--- TEXT FOR ANALYSIS Enclosed Below ---

Canadian Solar Inc. (NASDAQ:CSIQ) is falling 6% in pre-market trading after reporting fourth earnings results. The company reported revenues of $1.12 billion , compared to estimates of $1.04 billion and earnings of $1.05 per share, compared to consensus estimates of $0.76 per share. Despite better than expected earnings, the company posted disappointing guidance for Q1, guiding revenues of $645-695 million compared to $799 million estimates, and FY2016 revenue guidance of $.29-$3.1 billion, lower than consensus guidance of $3.37 billion.
According to TipRanks’ statistics, all 4 analysts who have rated the company in the last 3 months gave a Buy rating. The average 12-month price target for the stock is $35.67, marking a 64% upside from where shares last closed.
XOMA Corp (NASDAQ:XOMA) is up over 22% in pre-market trading after the company released Q4:15 earnings yesterday after market close. The anti-body based therapeutics company posted revenues of $48.18 million and earnings of $0.21 per share, shooting past analysts’ estimates of $4.01 million and ($0.15) per share, respectively. According to the company, the fourth quarter success is attributable to upfront payments for licensing deals with Novartis, Novo Nordisk, and Pfizer.
Following earnings, analyst Adnan Butt of RBC Capital weighed in on the stock with a Sector Perform rating and $2 price target. He states, “Focus now is earlier stage endocrine programs with enough cash at hand through proof of concepts in 2016 and into 1Q:17. Gevokizumab is now for sale and could bring in more non-dilutive capital. XOMA remains a show me story but recent business development activity has really broadened the financial footprint both in terms of bringing in capital and creating future optionality via partnered programs.”
Out of 7 analysts polled by TipRanks, 6 are neutral on the stock, while only one is bullish. The average 12-month price target for the stock is $2.96, marking a 233% upside from where shares last closed.

--- End of Enclosed TEXT FOR ANALYSIS ---

TASKS TO PERFORM:
[a] Using the pre-market earnings report, answer each question on its own line:
(i) What revenue range did Canadian Solar guide for Q1?
(ii) What rating and price target did Adnan Butt of RBC Capital give XOMA?
(iii) How many of the analysts polled by TipRanks are neutral on XOMA?
[b] Proceed with the pre-market earnings report, picking up right after its final sentence.

--- THE DATA Enclosed Below ---

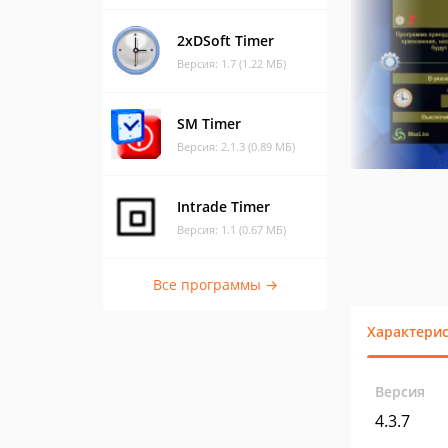
2xDSoft Timer
Версия: 1.7 (1.22 МБ)
SM Timer
Версия: 2.1.3 (0.89 МБ)
Intrade Timer
Версия: 1.1 (0.67 МБ)
Все программы →
Характери
Версия
4.3.7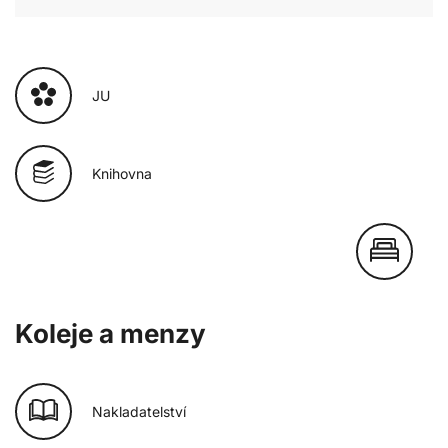
JU
Knihovna
Koleje a menzy
Nakladatelství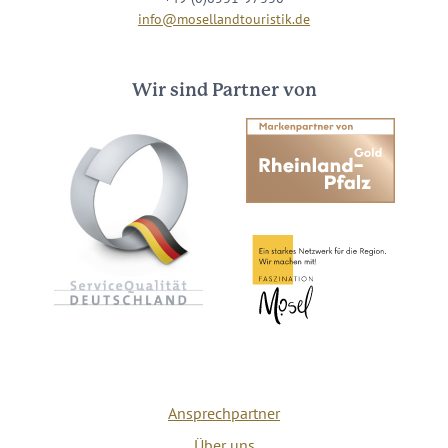
info@mosellandtouristik.de
Wir sind Partner von
Ansprechpartner
Über uns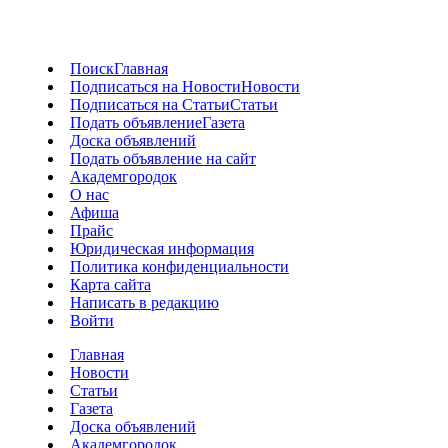
Поиск
Главная
Подписаться на Новости
Новости
Подписаться на Статьи
Статьи
Подать объявление
Газета
Доска объявлений
Подать объявление на сайт
Академгородок
О нас
Афиша
Прайс
Юридическая информация
Политика конфиденциальности
Карта сайта
Написать в редакцию
Войти
Главная
Новости
Статьи
Газета
Доска объявлений
Академгородок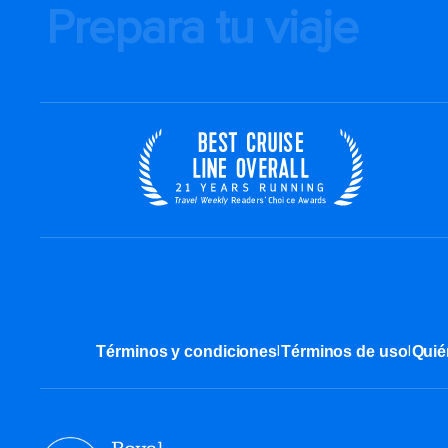
Prepara tu viaje
|
|
Términos y condiciones
Términos de uso
Quié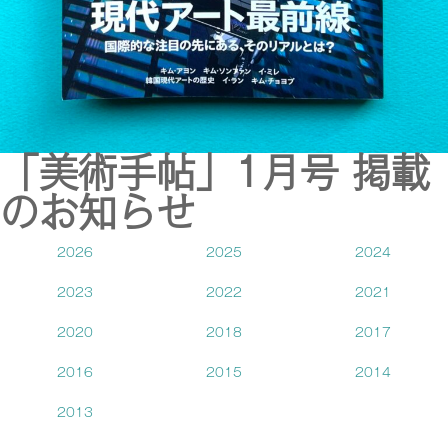
「美術手帖」1月号 掲載
のお知らせ
2026
2025
2024
2023
2022
2021
2020
2018
2017
2016
2015
2014
2013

--- End of Enclosed THE DATA ---

RESPONSE LIST:
[a]
(i) $645-695 million
(ii) A Sector Perform rating and a $2 price target
(iii) 6 of 7

[b]
FuelCell Energy Inc (NASDAQ:FCEL) shares are down 11% in pre-market trading after the company reported Q1:16 earnings yesterday after market close. The company posted revenues of $33.5 million and a loss of ($0.48) per share, compared to estimates of $35.21 million and a loss of ($0.28 per share). In the first quarter, the company entered a 20-year power purchase agreement with Pfizer and continued to advance its Beacon Falls Energy Park project.
According to TipRanks’ statistics, 2 analysts rated the company in the last 3 months with a Buy rating. The average 12-month price target for the stock is $15.50, marking a 119% upside from where shares last closed.
Energy XXI Ltd (NASDAQ:EXXI) is plunging 33% in pre-market trading after a regulatory filing yesterday indicated the company may file for Chapter 11 bankruptcy amidst consistently low oil prices and debt hurdles. Although Brent crude oil reached over $40 a barrel recently, the company relies on a $60 a barrel price to keep it at break-even levels, leaving an unclear path of how to refinance its $4 billion debt. The company stated, “Absent a material improvement in oil and gas prices or a refinancing or some restructuring of our debt obligations or other improvement in liquidity, we may seek bankruptcy protection to continue our efforts to restructure our business and capital structure.” In addition to missing a recent $8.8 million interest payment on senior notes, the company also stated that they may have to liquidate their assets for below value prices.
According to TipRanks’ statistics, only 1 analyst rated the company in the past 3 months with a Hold rating.